* _WHAT IS EXPECTED_:
Repeat the entries without change, omitting the pictures.

* _AVAILABLE DATA_:
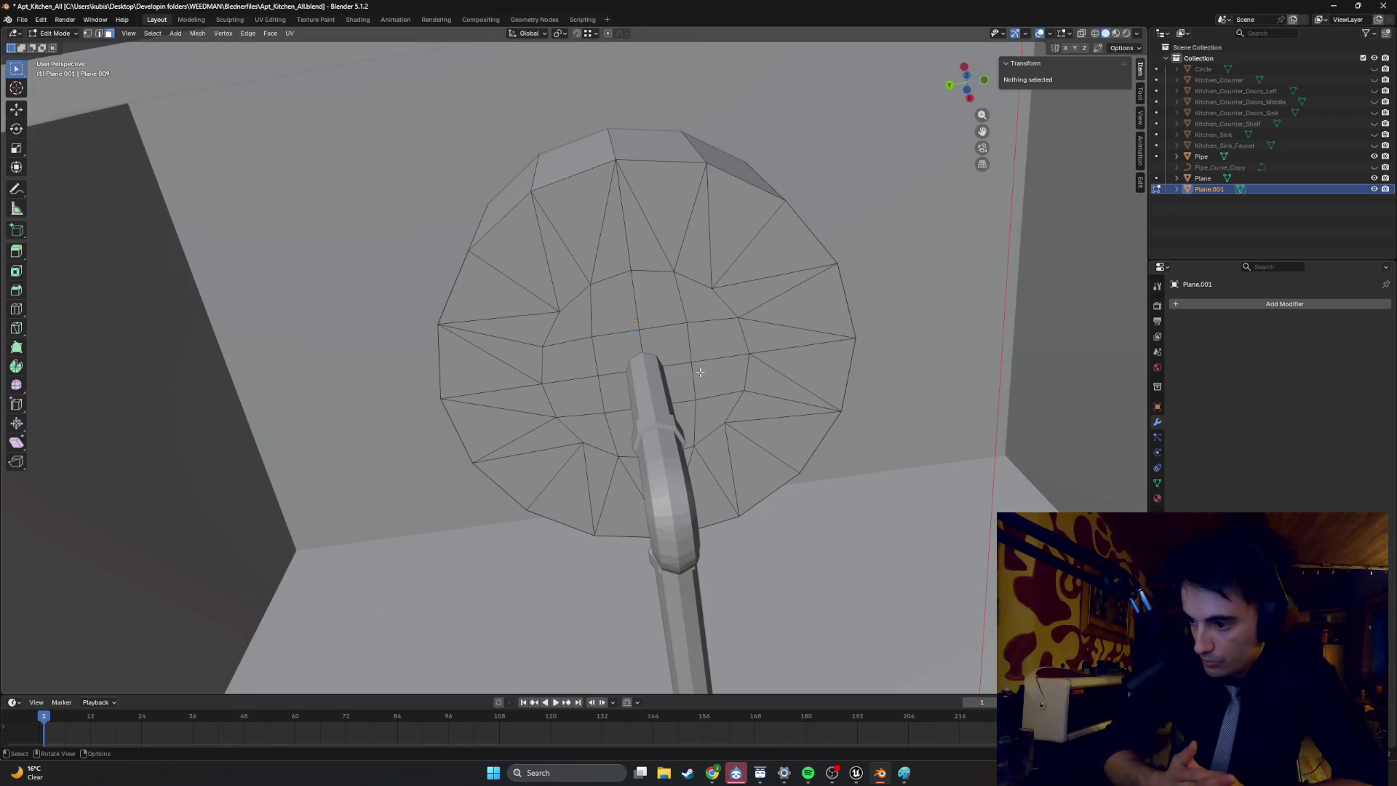
{"action": "middle_click_drag", "start_coordinate": [749, 298], "coordinate": [750, 339]}
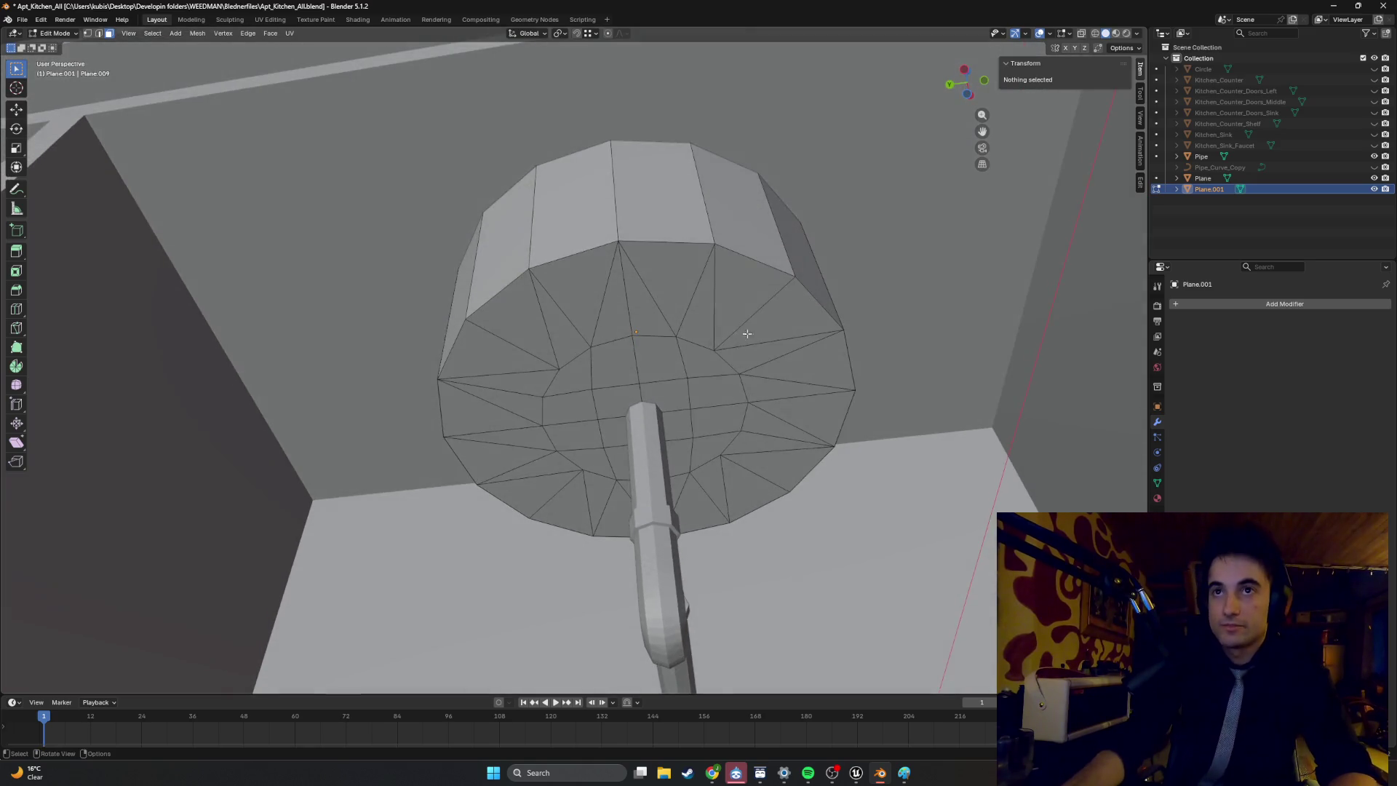
{"action": "left_click", "coordinate": [667, 245]}
{"action": "middle_click_drag", "start_coordinate": [729, 251], "coordinate": [735, 428]}
{"action": "middle_click_drag", "start_coordinate": [629, 369], "coordinate": [618, 380]}
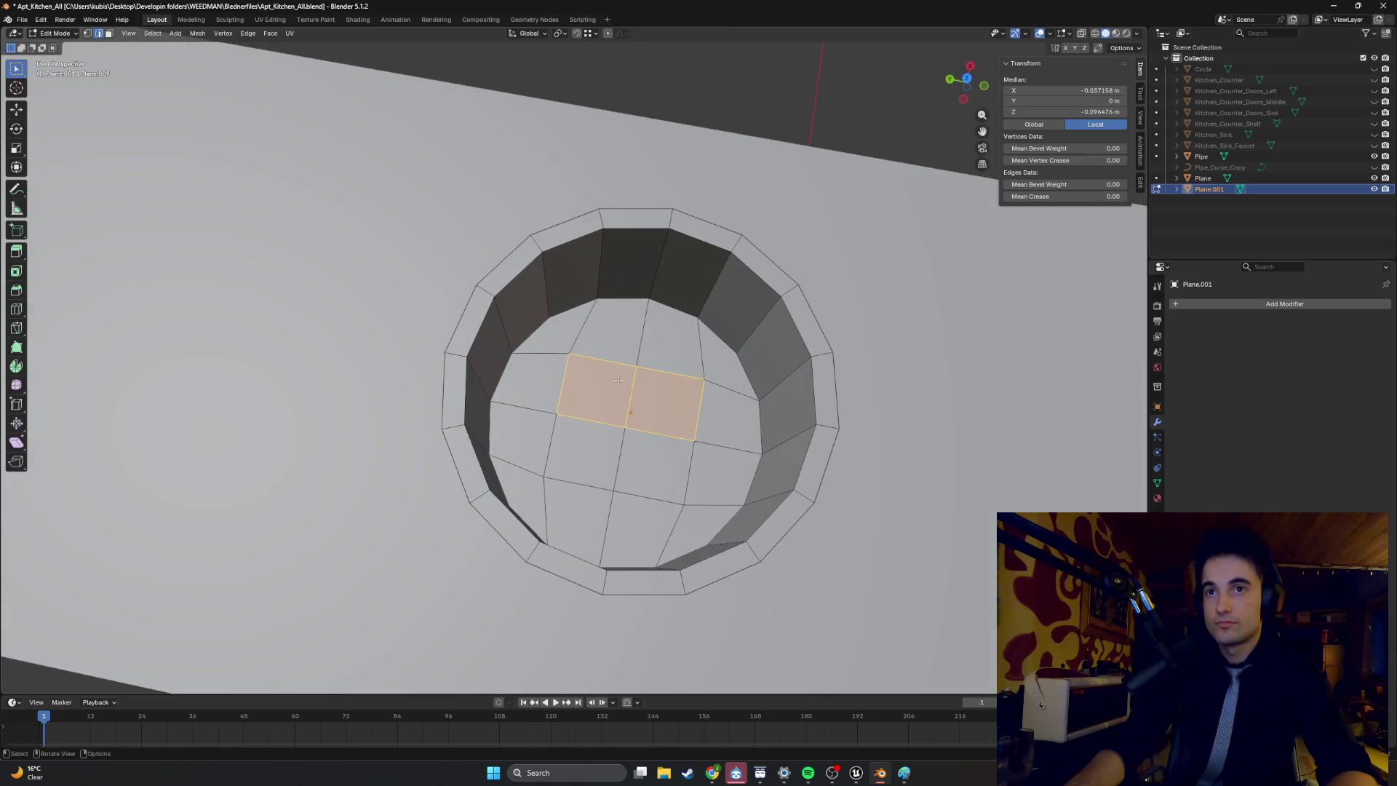
Raise the circular drain disc faces along Z, reaching 0.016575 m total.
{"action": "mouse_move", "coordinate": [546, 338]}
{"action": "left_mouse_down"}
{"action": "mouse_move", "coordinate": [771, 575]}
{"action": "mouse_move", "coordinate": [740, 560]}
{"action": "left_mouse_up"}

* _SOLVED EXERCISE_:
{"action": "middle_click_drag", "start_coordinate": [749, 298], "coordinate": [750, 339]}
{"action": "left_click", "coordinate": [667, 245]}
{"action": "middle_click_drag", "start_coordinate": [729, 251], "coordinate": [735, 428]}
{"action": "middle_click_drag", "start_coordinate": [629, 369], "coordinate": [618, 380]}
Raise the circular drain disc faces along Z, reaching 0.016575 m total.
{"action": "mouse_move", "coordinate": [546, 338]}
{"action": "left_mouse_down"}
{"action": "mouse_move", "coordinate": [771, 575]}
{"action": "mouse_move", "coordinate": [740, 560]}
{"action": "left_mouse_up"}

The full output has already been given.